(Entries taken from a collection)
────────

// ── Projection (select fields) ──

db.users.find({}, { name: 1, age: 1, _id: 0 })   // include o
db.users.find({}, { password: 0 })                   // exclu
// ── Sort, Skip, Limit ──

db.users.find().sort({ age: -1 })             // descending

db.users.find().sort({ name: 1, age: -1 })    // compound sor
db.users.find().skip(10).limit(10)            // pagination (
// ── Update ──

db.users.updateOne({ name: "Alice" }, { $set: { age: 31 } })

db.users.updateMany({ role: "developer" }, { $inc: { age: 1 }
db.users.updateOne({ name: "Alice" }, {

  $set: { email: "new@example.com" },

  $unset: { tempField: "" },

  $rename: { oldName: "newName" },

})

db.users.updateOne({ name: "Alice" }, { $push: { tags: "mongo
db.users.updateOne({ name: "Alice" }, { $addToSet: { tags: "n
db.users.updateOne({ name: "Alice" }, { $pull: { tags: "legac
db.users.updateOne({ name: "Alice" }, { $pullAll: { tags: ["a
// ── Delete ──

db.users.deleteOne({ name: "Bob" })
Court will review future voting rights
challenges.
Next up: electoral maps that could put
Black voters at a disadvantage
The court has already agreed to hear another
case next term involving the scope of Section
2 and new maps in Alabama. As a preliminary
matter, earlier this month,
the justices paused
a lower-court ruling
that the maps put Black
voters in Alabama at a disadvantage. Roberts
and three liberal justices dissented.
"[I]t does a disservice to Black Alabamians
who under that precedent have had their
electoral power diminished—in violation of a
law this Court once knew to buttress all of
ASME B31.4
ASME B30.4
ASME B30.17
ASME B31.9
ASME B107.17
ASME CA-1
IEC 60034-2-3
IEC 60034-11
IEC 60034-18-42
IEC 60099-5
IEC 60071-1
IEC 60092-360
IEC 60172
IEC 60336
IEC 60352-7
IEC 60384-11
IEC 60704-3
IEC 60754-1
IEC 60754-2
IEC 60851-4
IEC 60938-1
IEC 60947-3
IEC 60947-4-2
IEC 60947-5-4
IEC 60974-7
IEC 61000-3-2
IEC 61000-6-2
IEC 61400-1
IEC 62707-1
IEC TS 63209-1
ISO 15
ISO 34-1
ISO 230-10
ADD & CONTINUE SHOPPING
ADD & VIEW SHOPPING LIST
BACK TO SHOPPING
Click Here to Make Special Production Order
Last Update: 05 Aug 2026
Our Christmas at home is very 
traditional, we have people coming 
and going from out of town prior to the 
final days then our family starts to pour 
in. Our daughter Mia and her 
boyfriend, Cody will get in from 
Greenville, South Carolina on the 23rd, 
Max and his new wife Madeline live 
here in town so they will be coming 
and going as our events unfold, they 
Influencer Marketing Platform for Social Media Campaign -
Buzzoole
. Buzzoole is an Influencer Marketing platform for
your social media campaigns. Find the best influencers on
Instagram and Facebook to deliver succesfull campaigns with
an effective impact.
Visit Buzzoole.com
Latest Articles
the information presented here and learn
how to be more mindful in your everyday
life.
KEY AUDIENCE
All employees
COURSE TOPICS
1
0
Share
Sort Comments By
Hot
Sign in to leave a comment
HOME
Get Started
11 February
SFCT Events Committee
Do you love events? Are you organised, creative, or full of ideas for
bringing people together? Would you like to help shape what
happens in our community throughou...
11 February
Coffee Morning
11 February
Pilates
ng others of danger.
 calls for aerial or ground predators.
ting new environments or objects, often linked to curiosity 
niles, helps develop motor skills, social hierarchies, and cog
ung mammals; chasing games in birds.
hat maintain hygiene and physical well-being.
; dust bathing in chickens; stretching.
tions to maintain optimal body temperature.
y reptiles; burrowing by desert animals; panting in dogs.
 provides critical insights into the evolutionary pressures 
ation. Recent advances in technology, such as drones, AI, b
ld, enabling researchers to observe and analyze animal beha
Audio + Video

────────

## EXERCISE GOAL
Set down the whole of the data, exactly as it stands.

## ANSWER TO THIS PROBLEM
// ── Projection (select fields) ──

db.users.find({}, { name: 1, age: 1, _id: 0 })   // include o
db.users.find({}, { password: 0 })                   // exclu
// ── Sort, Skip, Limit ──

db.users.find().sort({ age: -1 })             // descending

db.users.find().sort({ name: 1, age: -1 })    // compound sor
db.users.find().skip(10).limit(10)            // pagination (
// ── Update ──

db.users.updateOne({ name: "Alice" }, { $set: { age: 31 } })

db.users.updateMany({ role: "developer" }, { $inc: { age: 1 }
db.users.updateOne({ name: "Alice" }, {

  $set: { email: "new@example.com" },

  $unset: { tempField: "" },

  $rename: { oldName: "newName" },

})

db.users.updateOne({ name: "Alice" }, { $push: { tags: "mongo
db.users.updateOne({ name: "Alice" }, { $addToSet: { tags: "n
db.users.updateOne({ name: "Alice" }, { $pull: { tags: "legac
db.users.updateOne({ name: "Alice" }, { $pullAll: { tags: ["a
// ── Delete ──

db.users.deleteOne({ name: "Bob" })
Court will review future voting rights
challenges.
Next up: electoral maps that could put
Black voters at a disadvantage
The court has already agreed to hear another
case next term involving the scope of Section
2 and new maps in Alabama. As a preliminary
matter, earlier this month,
the justices paused
a lower-court ruling
that the maps put Black
voters in Alabama at a disadvantage. Roberts
and three liberal justices dissented.
"[I]t does a disservice to Black Alabamians
who under that precedent have had their
electoral power diminished—in violation of a
law this Court once knew to buttress all of
ASME B31.4
ASME B30.4
ASME B30.17
ASME B31.9
ASME B107.17
ASME CA-1
IEC 60034-2-3
IEC 60034-11
IEC 60034-18-42
IEC 60099-5
IEC 60071-1
IEC 60092-360
IEC 60172
IEC 60336
IEC 60352-7
IEC 60384-11
IEC 60704-3
IEC 60754-1
IEC 60754-2
IEC 60851-4
IEC 60938-1
IEC 60947-3
IEC 60947-4-2
IEC 60947-5-4
IEC 60974-7
IEC 61000-3-2
IEC 61000-6-2
IEC 61400-1
IEC 62707-1
IEC TS 63209-1
ISO 15
ISO 34-1
ISO 230-10
ADD & CONTINUE SHOPPING
ADD & VIEW SHOPPING LIST
BACK TO SHOPPING
Click Here to Make Special Production Order
Last Update: 05 Aug 2026
Our Christmas at home is very 
traditional, we have people coming 
and going from out of town prior to the 
final days then our family starts to pour 
in. Our daughter Mia and her 
boyfriend, Cody will get in from 
Greenville, South Carolina on the 23rd, 
Max and his new wife Madeline live 
here in town so they will be coming 
and going as our events unfold, they 
Influencer Marketing Platform for Social Media Campaign -
Buzzoole
. Buzzoole is an Influencer Marketing platform for
your social media campaigns. Find the best influencers on
Instagram and Facebook to deliver succesfull campaigns with
an effective impact.
Visit Buzzoole.com
Latest Articles
the information presented here and learn
how to be more mindful in your everyday
life.
KEY AUDIENCE
All employees
COURSE TOPICS
1
0
Share
Sort Comments By
Hot
Sign in to leave a comment
HOME
Get Started
11 February
SFCT Events Committee
Do you love events? Are you organised, creative, or full of ideas for
bringing people together? Would you like to help shape what
happens in our community throughou...
11 February
Coffee Morning
11 February
Pilates
ng others of danger.
 calls for aerial or ground predators.
ting new environments or objects, often linked to curiosity 
niles, helps develop motor skills, social hierarchies, and cog
ung mammals; chasing games in birds.
hat maintain hygiene and physical well-being.
; dust bathing in chickens; stretching.
tions to maintain optimal body temperature.
y reptiles; burrowing by desert animals; panting in dogs.
 provides critical insights into the evolutionary pressures 
ation. Recent advances in technology, such as drones, AI, b
ld, enabling researchers to observe and analyze animal beha
Audio + Video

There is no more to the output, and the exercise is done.